Start of The data

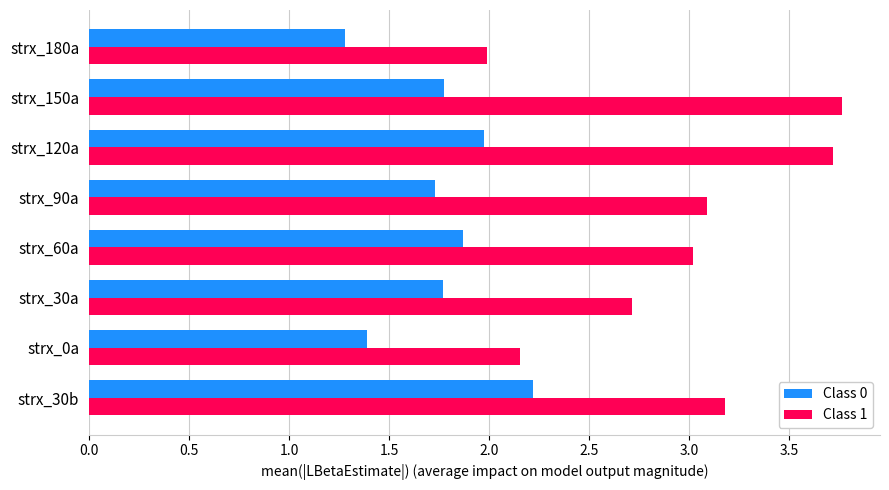

Is the value of Class 0 at strx_60a greater than the value of Class 1 at strx_120a?

No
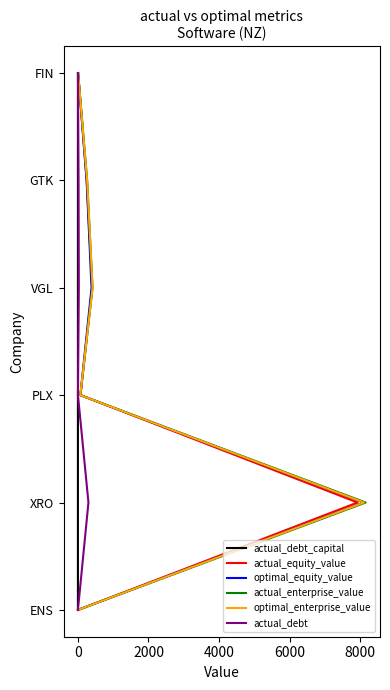

Is this an area chart (filled region under the line)?

No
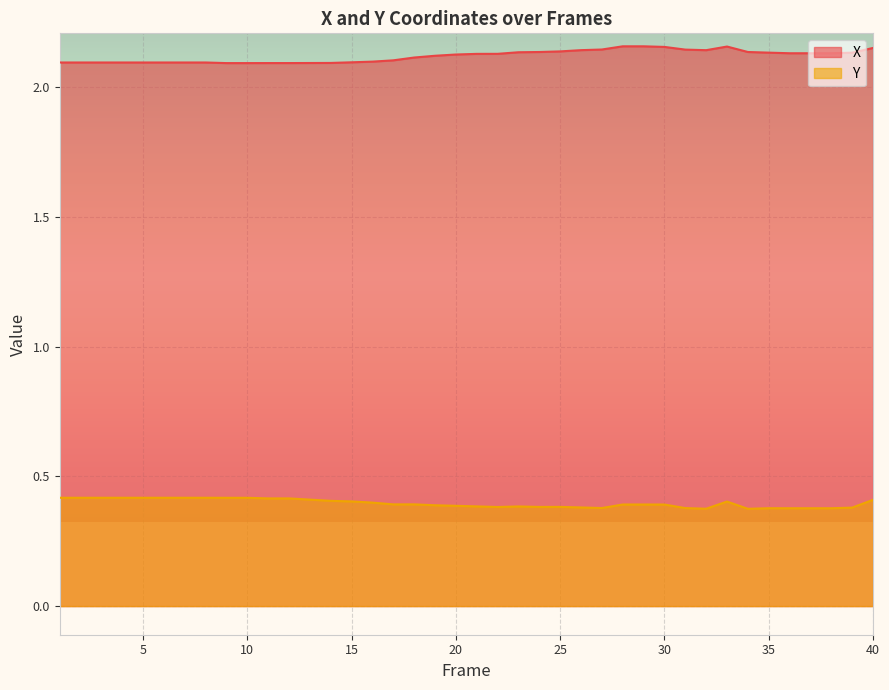

Where is the first local maximum for X?

33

End of The data

▶ [Exercise description] Rewrite the text of all three items above with every "Class" switched to "Group" and nothing else changed. Omit the pictures.

▶ [Exercise solution]
Is the value of Group 0 at strx_60a greater than the value of Group 1 at strx_120a?

No

Is this an area chart (filled region under the line)?

No

Where is the first local maximum for X?

33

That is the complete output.